__DESCRIPTION OF THE TASK__
In the entries below, find the line with "55: (388, 175, 0.68)" and the line with "80: (339, 211, 0.59)". Return those two lines and all lines between them, exactly.

__WORKING DATA__

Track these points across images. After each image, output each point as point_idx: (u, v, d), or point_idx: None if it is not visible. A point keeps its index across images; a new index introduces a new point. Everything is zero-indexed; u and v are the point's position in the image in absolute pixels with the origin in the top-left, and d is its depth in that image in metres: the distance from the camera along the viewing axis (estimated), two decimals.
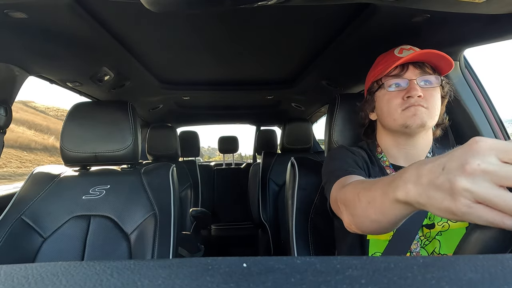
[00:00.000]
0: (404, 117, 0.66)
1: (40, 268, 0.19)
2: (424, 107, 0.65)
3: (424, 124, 0.65)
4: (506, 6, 0.55)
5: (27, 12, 0.67)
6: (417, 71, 0.67)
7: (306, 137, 1.86)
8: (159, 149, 1.88)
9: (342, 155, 0.71)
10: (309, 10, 0.79)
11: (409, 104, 0.65)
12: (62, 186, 0.96)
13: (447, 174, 0.31)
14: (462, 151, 0.30)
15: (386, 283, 0.17)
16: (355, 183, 0.52)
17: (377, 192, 0.42)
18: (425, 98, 0.65)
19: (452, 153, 0.32)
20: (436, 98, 0.67)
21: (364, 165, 0.69)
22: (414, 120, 0.65)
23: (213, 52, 1.12)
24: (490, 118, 0.91)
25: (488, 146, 0.28)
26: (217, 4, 0.43)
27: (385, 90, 0.70)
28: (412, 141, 0.69)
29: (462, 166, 0.29)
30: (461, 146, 0.31)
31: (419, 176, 0.34)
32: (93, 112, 0.99)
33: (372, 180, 0.47)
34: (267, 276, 0.18)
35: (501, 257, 0.19)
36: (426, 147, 0.70)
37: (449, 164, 0.31)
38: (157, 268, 0.19)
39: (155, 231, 0.88)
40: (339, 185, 0.59)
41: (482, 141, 0.29)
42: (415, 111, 0.65)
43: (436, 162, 0.33)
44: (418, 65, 0.67)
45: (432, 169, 0.33)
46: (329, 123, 0.91)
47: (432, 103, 0.66)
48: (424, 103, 0.65)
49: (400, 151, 0.71)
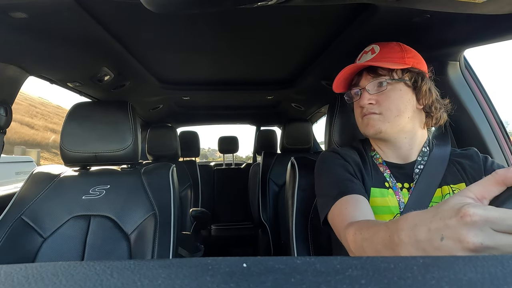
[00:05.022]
0: (362, 126, 0.69)
1: (40, 268, 0.19)
2: (377, 113, 0.65)
3: (378, 131, 0.65)
4: (506, 6, 0.55)
5: (27, 12, 0.67)
6: (369, 77, 0.67)
7: (306, 137, 1.86)
8: (159, 149, 1.88)
9: (334, 166, 0.69)
10: (309, 10, 0.79)
11: (363, 114, 0.67)
12: (62, 186, 0.96)
13: (448, 246, 0.30)
14: (456, 223, 0.30)
15: (386, 283, 0.17)
16: (356, 229, 0.50)
17: (380, 245, 0.42)
18: (378, 103, 0.65)
19: (446, 222, 0.31)
20: (393, 99, 0.64)
21: (356, 170, 0.68)
22: (368, 129, 0.66)
23: (213, 52, 1.12)
24: (490, 118, 0.91)
25: (484, 219, 0.28)
26: (217, 5, 0.43)
27: (352, 100, 0.73)
28: (392, 142, 0.69)
29: (461, 243, 0.29)
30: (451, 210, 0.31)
31: (417, 241, 0.34)
32: (93, 112, 0.99)
33: (373, 228, 0.45)
34: (267, 276, 0.18)
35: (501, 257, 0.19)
36: (417, 143, 0.69)
37: (446, 233, 0.30)
38: (157, 268, 0.19)
39: (155, 231, 0.88)
40: (339, 217, 0.58)
41: (475, 215, 0.28)
42: (368, 121, 0.66)
43: (432, 225, 0.32)
44: (372, 69, 0.66)
45: (431, 237, 0.32)
46: (329, 123, 0.91)
47: (387, 106, 0.64)
48: (377, 109, 0.65)
49: (390, 149, 0.71)
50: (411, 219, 0.36)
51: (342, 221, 0.57)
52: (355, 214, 0.56)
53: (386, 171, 0.69)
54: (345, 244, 0.54)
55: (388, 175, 0.68)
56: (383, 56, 0.67)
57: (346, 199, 0.60)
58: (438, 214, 0.32)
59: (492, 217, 0.28)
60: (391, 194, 0.66)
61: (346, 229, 0.53)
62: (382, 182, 0.68)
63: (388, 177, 0.68)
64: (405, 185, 0.67)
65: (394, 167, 0.69)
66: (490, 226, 0.28)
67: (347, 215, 0.57)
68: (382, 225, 0.43)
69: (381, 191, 0.67)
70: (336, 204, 0.61)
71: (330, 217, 0.62)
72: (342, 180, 0.65)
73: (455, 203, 0.31)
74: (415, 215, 0.36)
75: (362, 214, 0.56)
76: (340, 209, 0.59)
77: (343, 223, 0.55)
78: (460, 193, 0.33)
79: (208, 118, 2.59)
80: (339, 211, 0.59)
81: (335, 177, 0.66)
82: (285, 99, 1.87)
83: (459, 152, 0.71)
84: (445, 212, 0.31)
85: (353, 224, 0.52)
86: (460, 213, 0.29)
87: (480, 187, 0.32)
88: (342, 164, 0.69)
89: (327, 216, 0.63)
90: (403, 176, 0.68)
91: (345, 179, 0.65)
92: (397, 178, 0.68)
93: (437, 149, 0.70)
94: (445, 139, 0.72)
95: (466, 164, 0.67)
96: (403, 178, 0.68)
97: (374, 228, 0.45)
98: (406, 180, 0.67)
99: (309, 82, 1.41)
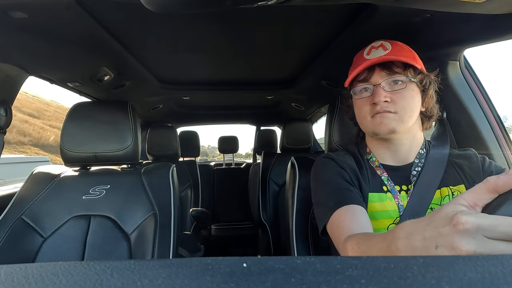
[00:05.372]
0: (373, 125, 0.65)
1: (40, 268, 0.19)
2: (392, 112, 0.62)
3: (393, 130, 0.62)
4: (506, 6, 0.55)
5: (27, 12, 0.67)
6: (383, 73, 0.63)
7: (306, 137, 1.86)
8: (159, 149, 1.88)
9: (330, 174, 0.68)
10: (309, 10, 0.79)
11: (375, 112, 0.63)
12: (62, 186, 0.96)
13: (442, 254, 0.30)
14: (449, 231, 0.30)
15: (386, 283, 0.17)
16: (354, 244, 0.50)
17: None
18: (393, 101, 0.62)
19: (440, 230, 0.31)
20: (407, 98, 0.63)
21: (353, 177, 0.67)
22: (381, 128, 0.63)
23: (213, 52, 1.12)
24: (490, 118, 0.91)
25: (476, 227, 0.28)
26: (217, 4, 0.43)
27: (356, 96, 0.68)
28: (394, 143, 0.67)
29: (455, 250, 0.29)
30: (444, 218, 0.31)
31: (413, 249, 0.34)
32: (93, 112, 0.99)
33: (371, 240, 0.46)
34: (267, 276, 0.18)
35: (501, 257, 0.19)
36: (415, 145, 0.68)
37: (440, 241, 0.31)
38: (157, 268, 0.19)
39: (155, 231, 0.88)
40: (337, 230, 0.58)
41: (467, 223, 0.28)
42: (381, 119, 0.63)
43: (427, 234, 0.33)
44: (386, 65, 0.63)
45: (425, 245, 0.33)
46: (329, 123, 0.91)
47: (402, 105, 0.62)
48: (392, 108, 0.62)
49: (387, 152, 0.69)
50: (407, 228, 0.36)
51: (340, 234, 0.57)
52: (352, 227, 0.56)
53: (383, 174, 0.68)
54: (342, 253, 0.54)
55: (386, 178, 0.67)
56: (398, 54, 0.64)
57: (344, 210, 0.59)
58: (432, 222, 0.32)
59: (484, 224, 0.28)
60: (389, 198, 0.65)
61: (344, 243, 0.53)
62: (379, 186, 0.67)
63: (386, 180, 0.67)
64: (403, 187, 0.66)
65: (391, 170, 0.68)
66: (483, 234, 0.28)
67: (345, 228, 0.56)
68: (379, 237, 0.43)
69: (379, 195, 0.66)
70: (334, 215, 0.60)
71: (328, 228, 0.62)
72: (338, 189, 0.64)
73: (448, 211, 0.31)
74: (411, 223, 0.36)
75: (359, 227, 0.56)
76: (338, 222, 0.59)
77: (341, 237, 0.56)
78: (453, 201, 0.33)
79: (208, 118, 2.59)
80: (337, 224, 0.59)
81: (331, 186, 0.66)
82: (285, 99, 1.87)
83: (457, 153, 0.70)
84: (439, 221, 0.32)
85: (351, 238, 0.52)
86: (453, 221, 0.30)
87: (473, 195, 0.32)
88: (338, 171, 0.68)
89: (325, 226, 0.63)
90: (400, 178, 0.67)
91: (342, 187, 0.64)
92: (395, 181, 0.67)
93: (434, 150, 0.69)
94: (443, 140, 0.72)
95: (465, 165, 0.66)
96: (401, 180, 0.67)
97: (372, 241, 0.45)
98: (403, 183, 0.67)
99: (309, 82, 1.41)
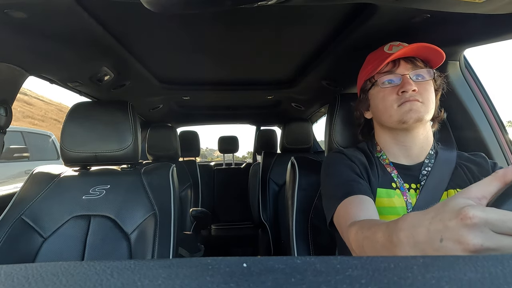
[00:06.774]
0: (400, 113, 0.66)
1: (40, 268, 0.19)
2: (420, 102, 0.65)
3: (421, 118, 0.64)
4: (506, 6, 0.55)
5: (27, 12, 0.67)
6: (408, 66, 0.67)
7: (306, 137, 1.86)
8: (159, 149, 1.88)
9: (340, 167, 0.70)
10: (309, 10, 0.79)
11: (405, 100, 0.65)
12: (62, 186, 0.96)
13: (447, 248, 0.30)
14: (456, 225, 0.30)
15: (386, 283, 0.17)
16: (358, 228, 0.50)
17: (378, 244, 0.42)
18: (419, 92, 0.65)
19: (446, 223, 0.31)
20: (430, 92, 0.66)
21: (362, 171, 0.69)
22: (411, 115, 0.64)
23: (213, 52, 1.12)
24: (490, 118, 0.91)
25: (483, 221, 0.28)
26: (217, 4, 0.43)
27: (379, 87, 0.69)
28: (410, 137, 0.68)
29: (461, 244, 0.29)
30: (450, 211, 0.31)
31: (416, 242, 0.34)
32: (93, 112, 0.99)
33: (374, 227, 0.45)
34: (267, 276, 0.18)
35: (501, 257, 0.19)
36: (427, 145, 0.70)
37: (446, 235, 0.31)
38: (157, 268, 0.19)
39: (155, 231, 0.88)
40: (344, 217, 0.58)
41: (475, 217, 0.28)
42: (411, 106, 0.64)
43: (431, 227, 0.32)
44: (409, 60, 0.67)
45: (430, 238, 0.32)
46: (329, 123, 0.91)
47: (427, 97, 0.66)
48: (419, 97, 0.65)
49: (400, 149, 0.70)
50: (410, 219, 0.36)
51: (346, 221, 0.57)
52: (359, 214, 0.56)
53: (393, 172, 0.69)
54: (348, 243, 0.54)
55: (396, 175, 0.68)
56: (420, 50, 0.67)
57: (351, 200, 0.60)
58: (438, 215, 0.32)
59: (492, 219, 0.28)
60: (398, 194, 0.66)
61: (349, 228, 0.53)
62: (389, 182, 0.67)
63: (396, 177, 0.68)
64: (412, 185, 0.67)
65: (401, 168, 0.69)
66: (490, 228, 0.28)
67: (351, 215, 0.57)
68: (383, 225, 0.43)
69: (387, 191, 0.66)
70: (341, 204, 0.61)
71: (335, 218, 0.62)
72: (347, 181, 0.65)
73: (455, 205, 0.31)
74: (414, 215, 0.36)
75: (366, 214, 0.56)
76: (345, 210, 0.59)
77: (347, 223, 0.56)
78: (459, 194, 0.33)
79: (208, 118, 2.59)
80: (344, 211, 0.59)
81: (341, 178, 0.66)
82: (285, 99, 1.87)
83: (467, 157, 0.71)
84: (445, 214, 0.31)
85: (356, 223, 0.52)
86: (460, 215, 0.29)
87: (480, 187, 0.32)
88: (348, 164, 0.69)
89: (333, 217, 0.63)
90: (410, 177, 0.68)
91: (351, 179, 0.65)
92: (404, 179, 0.68)
93: (442, 152, 0.70)
94: (450, 143, 0.74)
95: (475, 169, 0.68)
96: (410, 179, 0.68)
97: (375, 227, 0.45)
98: (413, 181, 0.67)
99: (309, 82, 1.41)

__RESULT OF THIS EXERCISE__
55: (388, 175, 0.68)
56: (383, 56, 0.67)
57: (346, 199, 0.60)
58: (438, 214, 0.32)
59: (492, 217, 0.28)
60: (391, 194, 0.66)
61: (346, 229, 0.53)
62: (382, 182, 0.68)
63: (388, 177, 0.68)
64: (405, 185, 0.67)
65: (394, 167, 0.69)
66: (490, 226, 0.28)
67: (347, 215, 0.57)
68: (382, 225, 0.43)
69: (381, 191, 0.67)
70: (336, 204, 0.61)
71: (330, 217, 0.62)
72: (342, 180, 0.65)
73: (455, 203, 0.31)
74: (415, 215, 0.36)
75: (362, 214, 0.56)
76: (340, 209, 0.59)
77: (343, 223, 0.55)
78: (460, 193, 0.33)
79: (208, 118, 2.59)
80: (339, 211, 0.59)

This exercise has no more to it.